# Check your understanding
(1) According to the statement on access to DRAI relief, what is the cap on assistance per household?
(2) From the statement on access to DRAI relief, return the passage that opens with the words containing "As we have often" and closes with "accessing DRAI funds.".

# Excerpted passage
☆ ☆ ☆
May 19, 2020 --- As a trans-led organization, we are concerned about the inaccessibility of the Disaster Relief Assistance for Immigrants (DRAI) program for Transgender, gender-nonconforming, and Intersex (TGI) people. Unlike The CARES Act, which provided many with a stipend with little to no additional information required, DRAI creates additional hurdles for undocumented people to access money that has already been allocated for them. Those applying for the DRAI program must provide a home address, proof of COVID-19 impact due to employment loss, and proof that they do not qualify for the CARES Act. Additionally, there is a cap of $1000 per household, or no more than two applicants per single home address, regardless if the applicants live as a “single-family” household or not. This requirement erroneously assumes that people live in nuclear family houses. When in fact, TGI people often create and rely on networks of co-living for survival, in which it is very common for more than 2 undocumented TGI people live in the same household. These practices particularly impact the access of Black and Latinx TGI people.
As we have often highlighted, this is yet another example of how TGI people are not considered and do not have access to the services that we need. All organizations distributing money under DRAI are non-LGBTQ specific, which further impacts LGBTQ people, particularly TGI people, from accessing these funds. Communities such as sex workers, houseless people, those who have been recently released from immigration detention who do not have any type of documentation, and all others that live at the intersections of identifying as TGI will experience significant difficulties in accessing DRAI funds.
☆ ☆ ☆
# Extracted records

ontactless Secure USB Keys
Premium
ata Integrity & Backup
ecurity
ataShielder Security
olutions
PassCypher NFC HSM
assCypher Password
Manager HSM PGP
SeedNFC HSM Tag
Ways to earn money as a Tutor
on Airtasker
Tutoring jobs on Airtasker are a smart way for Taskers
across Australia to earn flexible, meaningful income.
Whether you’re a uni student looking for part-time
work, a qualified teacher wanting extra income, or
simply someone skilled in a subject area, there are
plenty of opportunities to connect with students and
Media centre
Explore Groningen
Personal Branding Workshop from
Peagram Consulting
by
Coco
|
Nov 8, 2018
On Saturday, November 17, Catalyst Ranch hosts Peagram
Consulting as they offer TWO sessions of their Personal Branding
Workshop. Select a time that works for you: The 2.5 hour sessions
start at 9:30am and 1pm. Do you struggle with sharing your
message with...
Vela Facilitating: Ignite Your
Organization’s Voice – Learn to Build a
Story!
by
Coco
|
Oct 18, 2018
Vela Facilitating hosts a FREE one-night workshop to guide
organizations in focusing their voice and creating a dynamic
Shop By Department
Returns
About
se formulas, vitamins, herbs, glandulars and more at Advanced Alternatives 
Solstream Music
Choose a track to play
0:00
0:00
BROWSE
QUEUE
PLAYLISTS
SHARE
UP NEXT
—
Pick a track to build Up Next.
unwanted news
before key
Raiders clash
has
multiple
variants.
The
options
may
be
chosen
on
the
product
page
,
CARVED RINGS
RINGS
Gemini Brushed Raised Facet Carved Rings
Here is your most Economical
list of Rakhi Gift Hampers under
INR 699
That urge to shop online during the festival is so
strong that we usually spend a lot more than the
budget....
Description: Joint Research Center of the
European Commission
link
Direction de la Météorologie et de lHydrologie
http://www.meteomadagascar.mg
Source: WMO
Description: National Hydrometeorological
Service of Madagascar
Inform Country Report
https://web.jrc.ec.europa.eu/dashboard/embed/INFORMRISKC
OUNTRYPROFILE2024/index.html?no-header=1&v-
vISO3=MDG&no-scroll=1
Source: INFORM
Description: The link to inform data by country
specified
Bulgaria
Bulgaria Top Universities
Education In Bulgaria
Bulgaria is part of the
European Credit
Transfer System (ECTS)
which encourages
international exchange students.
☆ ☆ ☆
# Answers given
(1) $1000 per household, or no more than two applicants per single home address.

(2)
As we have often highlighted, this is yet another example of how TGI people are not considered and do not have access to the services that we need. All organizations distributing money under DRAI are non-LGBTQ specific, which further impacts LGBTQ people, particularly TGI people, from accessing these funds. Communities such as sex workers, houseless people, those who have been recently released from immigration detention who do not have any type of documentation, and all others that live at the intersections of identifying as TGI will experience significant difficulties in accessing DRAI funds.